Chris Burton, a forecaster with MeteoGroup, the weather division of the Press Association, said: "The winds won't be as strong today, which was a big factor yesterday.
"There will be highs of between 3C and 5C (37F and 41F), a couple of degrees warmer than it was yesterday, but still a lot colder than the average for this time of year."
It was not known if the company was going to be able to operate any more trains today.
On domestic UK services, trains between Brighton and Victoria station in London were only able to run on an hourly basis, calling additionally at Gatwick Airport and Haywards Heath.
In the West Midlands, an overhead wire problem led to delays between Walsall and Birmingham New Street, while a signalling problem meant hold-ups of up to 60 minutes for passengers travelling between Shoeburyness in Essex and Fenchurch Street in London.
An obstruction on the line caused disruption between Tottenham Hale and Stratford in east London, while in South Wales a broken-down train led to hold-ups between Barry and Cardiff Central.
Another problem in Wales was at Port Talbot Parkway where a signalling problem meant delays to trains between Swansea and Bridgend.

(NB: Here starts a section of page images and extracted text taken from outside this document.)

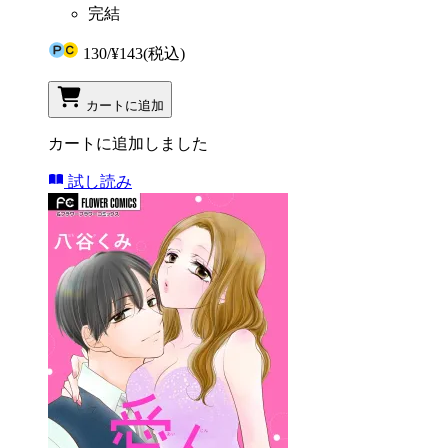
完結
130
/
¥143
(税込)
カートに追加
カートに追加しました
試し読み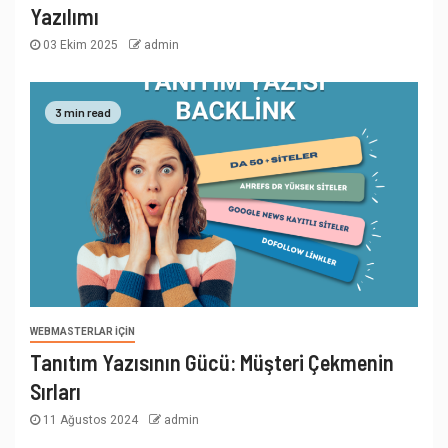
Yazılımı
03 Ekim 2025
admin
3 min read
WEBMASTERLAR İÇIN
Tanıtım Yazısının Gücü: Müşteri Çekmenin
Sırları
11 Ağustos 2024
admin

Many Sussex and Kent roads remained treacherous today, with a section of the M20 in Kent blocked and part of the A2 Dover Road closed.
In Sussex, a section of the A22 was closed and conditions were particularly bad on the A23 Brighton Road.
Kent Police Acting Chief Inspector Kay Maynard said: "We have been trying to get to as many people as possible to offer reassurance as well as deal with problems on the roads caused by collisions and broken down vehicles."
The force said they had dealt with hundreds of calls from motorists reporting collisions, broken-down vehicles and those that had to be abandoned as drivers had been unable to continue their journeys. Many minor and rural roads had become impassable.
Snow, high winds and freezing temperatures are expected to continue throughout today so motorists in Kent were being advised to only travel if necessary.
Elsewhere, the A686 Hartside Pass in Cumbria was closed between the Alston junction and the Melmerby junction because of snow.
In Wales, strong winds led to speed restrictions on the M48 Severn Bridge in Monmouthshire, while in Somerset there were hazardous driving conditions on Brassknocker Hill in Monkton Combe.
A broken-down vehicle and a car fire led to hold-ups on the M25.